Indicates statistical significance.
Discussion
The increasing prevalence of childhood obesity demands further research and understanding of the factors that contribute to BMI across all disciplines of medicine.15,16 PSF is a major surgery, and patient activity is limited afterwards. However, exclusively studying BMI ignores the impact of PSF on height, which is a confounding variable. This study found that despite initial BMI percentile decreases secondary to height gain and acute postoperative weight loss, patient BMI percentile returns to preoperative levels by 1 year postoperatively. Patients with normal weight are subject to the largest BMI percentile change up to 3 months postoperatively, with an average drop of 13.6 percentile points at 2 weeks and 8.6 percentile points at 3 months.
BMI change after surgery has also been studied in the pediatric population of patients undergoing ACL reconstruction, with findings demonstrating an increase in BMI at 1 year postoperatively.15–18 However, the studies on BMI changes after ACL reconstruction in adolescent patients do not need to account for any surgical impact on patient height. In this analysis, it is noteworthy that the height percentile increase is maximal at the 2 weeks visit and lower for each time point after 2 weeks. Future research is warranted into evaluating the long-term height changes and implications of total height growth/velocity of patients fused based on age at time of PSF.
A previous study on weight percentile changes as a proxy for nutritional status among patients with neuromuscular scoliosis being treated with PSF found patients under the 50th weight percentile preoperatively gained weight, a change stable up through 5 years. However, patients over the 50th weight percentiles did not notice any significant change in their weight percentile. 19 Our results demonstrate that underweight patients with IS are not subjected to a decrease in their BMI percentile up through 2 years postoperatively.
Weight percentile was significantly decreased at 2 weeks and 3 months, and therefore, the precipitous drop in BMI percentile is due to an increase in height percentile coupled with a decrease in weight percentile. Actual weight loss averaged 2.25% of preoperative bodyweight, 1 kg, at 2 weeks.

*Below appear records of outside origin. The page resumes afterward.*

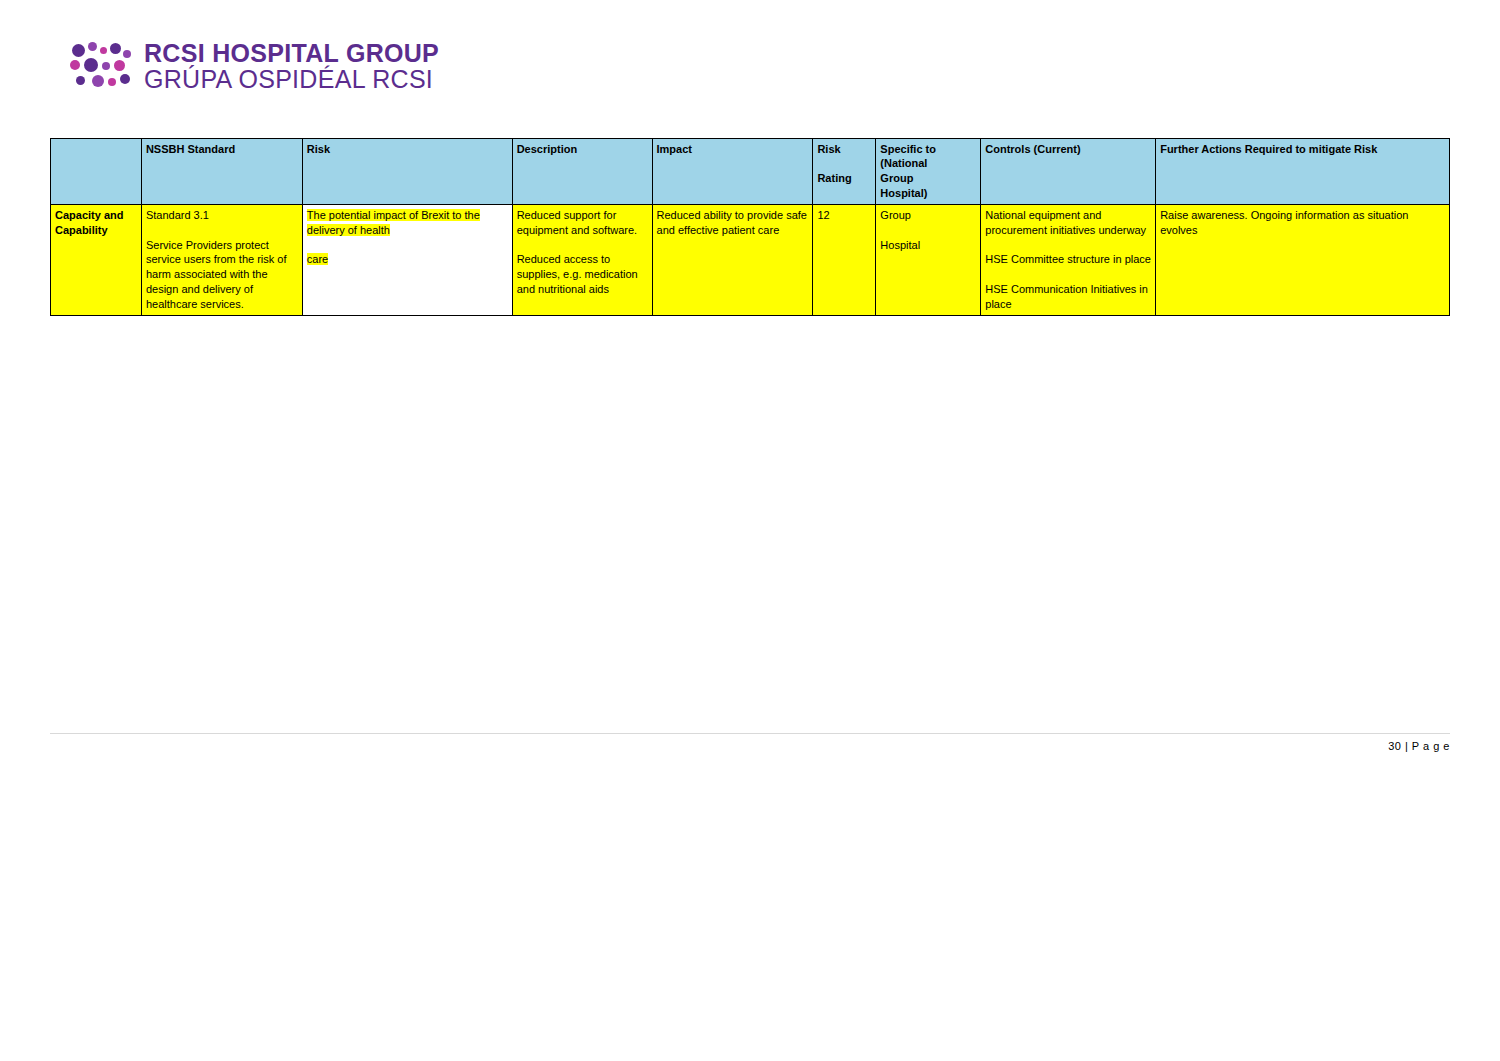RCSI HOSPITAL GROUP
GRÚPA OSPIDÉAL RCSI
| | NSSBH Standard | Risk | Description | Impact | Risk Rating | Specific to (National Group Hospital) | Controls (Current) | Further Actions Required to mitigate Risk |
| --- | --- | --- | --- | --- | --- | --- | --- | --- |
| Capacity and Capability | Standard 3.1 Service Providers protect service users from the risk of harm associated with the design and delivery of healthcare services. | The potential impact of Brexit to the delivery of health care | Reduced support for equipment and software. Reduced access to supplies, e.g. medication and nutritional aids | Reduced ability to provide safe and effective patient care | 12 | Group Hospital | National equipment and procurement initiatives underway HSE Committee structure in place HSE Communication Initiatives in place | Raise awareness. Ongoing information as situation evolves |
30 | P a g e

The increase in height from scoliosis surgery appears to drive the initial decrease in BMI percentile around the 6-month time point. However, at 1 and 2 years postoperatively, patient height percentile remains increased, while patient BMI restores to preoperative range around 1 year postoperatively. The majority of patients in this analysis were of normal weight classification preoperatively, and these patients had the largest drop in BMI postoperatively. The weight changes between the different preoperative BMI classifications were significantly different at 2 weeks and 3 months. Similar findings were found in the population of patients undergoing ACL reconstruction.17,18 The results of this study suggest that underweight patients do not appear to be at a higher risk of BMI percentile drop or loss of absolute weight than normal weight patients and overweight and obese patients should not be expected to correct more to normal weight BMI percentile from PSF. However, it is important to note that utilizing BMI percentile limits sensitivity to BMI change at extreme values in which BMI may change, but a patient remains at a similar percentile relative to others. 20 At 2 years, there was no significant difference between the change in BMI percentile between the different preoperative classifications. Analyzing BMI percentile change based on the Risser stage demonstrates that patients with less growth remaining appear more at risk of a drop in BMI percentile at 2 years postoperatively.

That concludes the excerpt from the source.